Naquele momento eu faria qualquer coisa, menos relaxar. Via seus poros oleosos de perto demais e suas espinhas pareciam ter se multiplicado. Pareciam estar prontas para explodir e jogar pus nos meus olhos. Tentava afastá-lo do meu corpo, mas não conseguia. Mexia-me de um lado pro outro neuroticamente pedindo para ele parar. Gritando que o odia­va. Mexia-me de maneira tão brusca que acabei batendo com a cabeça na mesinha-de-cabeceira. Machucou e eu fiquei mais tonta. Olhei para frente e em cima da escrivaninha vi uma foto embaçada de quando eu era criança. Estava sorrindo e abraçava minha irmã.

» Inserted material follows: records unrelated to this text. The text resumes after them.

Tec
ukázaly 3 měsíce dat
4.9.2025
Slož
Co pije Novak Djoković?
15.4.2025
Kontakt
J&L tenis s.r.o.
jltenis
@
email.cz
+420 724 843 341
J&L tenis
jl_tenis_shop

Sentia nojo de mim mesma deitada em sua cama, em seu cobertor de flores rosa, no seu quarto de paredes mais rosa ainda. Ele ainda era capaz de segurar minhas duas mãos, como se estivessem amarradas, com uma só mão. Com a outra ele tirou do bolso uma camisinha, abriu a bermuda, colocou o pau para fora, rasgou o pacote com o dente, colocou a proteção e riu de maneira debochada. Fechei os olhos e o deixei me conduzir freneticamente durante vários minutos de dor insuportável. Quando ele gozou e parou de soltar seu gemido repugnante, se jogou em cima de mim. Então finalmente consegui empurrá-lo. Ele ficou deitado ao meu lado com a respiração ofegante.

Ele levantou, vestiu sua bermuda azul e olhou para minha figura estilhaçada com um olhar zombeteiro. Deu uma risadinha sarcástica, deixou a camisinha cheia de porra largada em cima da mesa e saiu do quarto arranhando o tênis no chão sem dizer mais nada.